Comércio varejista destaca inflação alta
Se as organizações industriais forma críticas à decisão do Banco Central, as representantes do comércio varejistas se mostraram mais flexíveis. Para a FecomercioSP, o comportamento da inflação dos serviços exigia um aumento na taxa, porém de menor magnitude que os 0,50 ponto percentual aplicados.
Elevação em 0,5 p.p., anunciada nesta quarta-feira, sinaliza preocupação do Copom quanto ao poder de compra da população em meio à disparada dos preços no setor. “Trata-se, antes de tudo, de uma resposta do órgão à preocupante escalada da inflação, mesmo em uma conjuntura de juros já elevados”, comentou a Federação do Comércio de Bens, Serviços e Turismo do Estado de São Paulo (FecomercioSP) em nota.
Continua depois da publicidade
“Dados recentes, como a escalada de preços dos serviços, não davam outra opção ao comitê. Serviços intensivos em mão de obra registram uma média móvel anual de 6% de alta, enquanto os subjacentes estão em 4,5%. Particularmente sensíveis ao nível de atividade econômica e ao aumento da renda disponível pela população, esses dois segmentos refletem como a demanda continua aquecida no País”, explicou a entidade, que destacou ainda que o mercado de trabalho permanece bastante ativo.
Na leitura conjuntural da FecomercioSP, o ciclo de alta da Selic pode estar terminando. “O aumento anunciado nesta quarta-feira pode ser o último, já que o BC indicou essa possibilidade e os efeitos dos reajustes anteriores ainda não foram sentidos. Agora, é momento de aguardar os reflexos e, só então, definir os próximos passos.”
Para a Associação Comercial de São Paulo (ACSP), A decisão do Copom de aplicar a sexta alta consecutiva da Selic veio totalmente em linha com as expectativas dos analistas do mercado financeiro e com a sinalização dada pelo Comitê na última reunião.
Continua depois da publicidade
Segundo Ulisses Ruiz de Gamboa, economista do Instituto de Economia Gastão Vidigal da ACSP, apesar da desaceleração gradual da atividade econômica interna e do aumento das incertezas externas, que tendem a diminuir a pressão sobre os preços, houve aceleração da inflação corrente, que se mantém acima da meta anual.
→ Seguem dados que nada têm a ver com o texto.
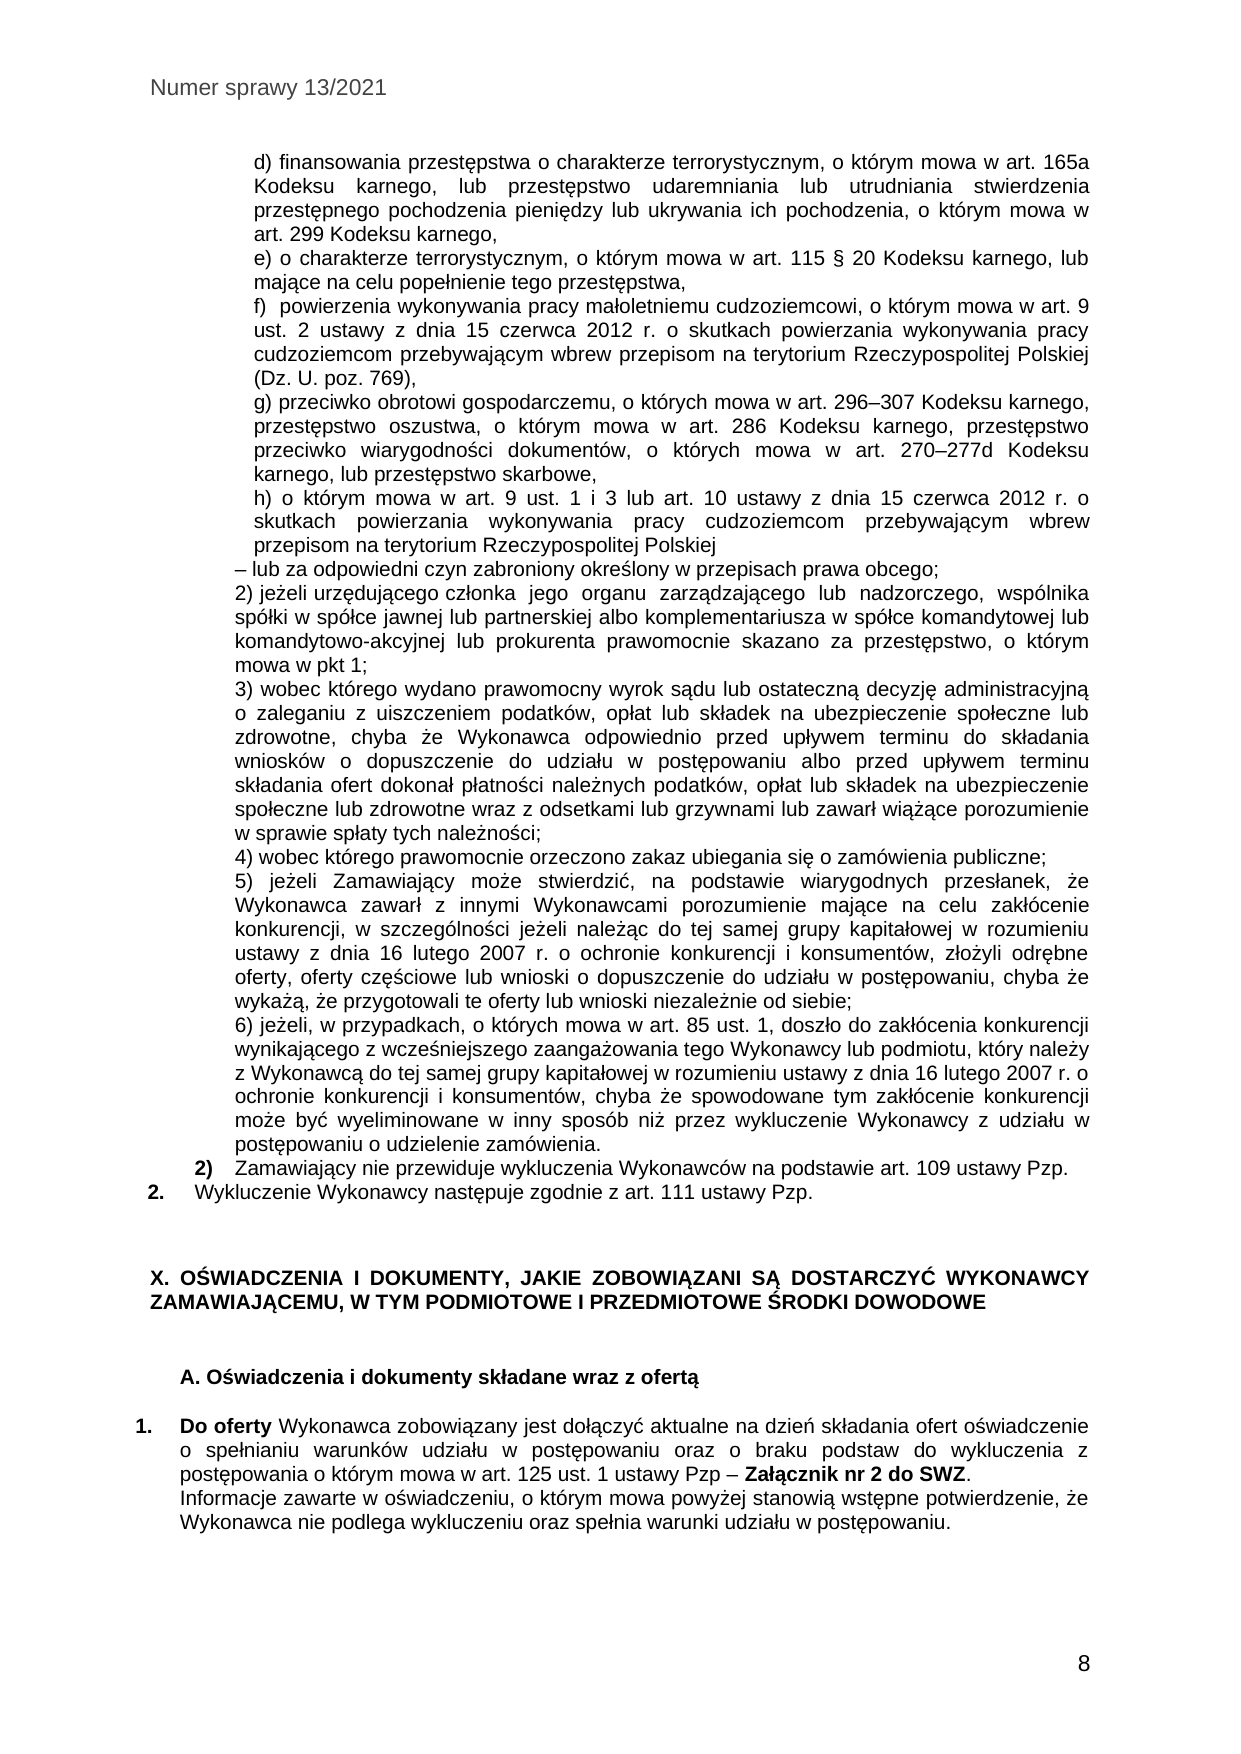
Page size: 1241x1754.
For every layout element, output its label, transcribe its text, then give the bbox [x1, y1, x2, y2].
Isso “num contexto de expansão fiscal e expectativas inflacionárias ainda desancoradas, justificando uma política monetária contracionista”, disse Gamboa em nota.
Mas nem todos os representantes do varejo têm essa visão. Para Felipe Queiroz, economista-chefe da Associação Paulista de Supermercados (APAS), enquanto os Estados Unidos apostaram na estabilidade monetária, com foco em estimular a atividade econômica, o consumo e os investimentos, o Brasil segue na contramão desse movimento.
“O Banco Central opta por manter uma política de juros elevados, o que funciona, na prática, como um freio à atividade econômica. A continuidade desse ciclo é, em nossa avaliação, equivocada, sobretudo diante do contexto internacional e dos desafios envolvendo a economia brasileira”, advertiu o economista da associação.
“É importante lembrar que o mundo vive um ciclo neoprotecionista, em que os países buscam fortalecer sua produção e seu mercado interno. Com a taxa Selic nos patamares atuais, o Brasil favorece o rentismo e a especulação, em detrimento da geração de empregos, do investimento produtivo e do crescimento econômico de médio e longo prazo. Por isso, acreditamos que, neste momento, a decisão mais adequada seria, no mínimo, a manutenção da taxa de juros, sendo desejável, inclusive, o início de um ciclo de redução”, sugeriu.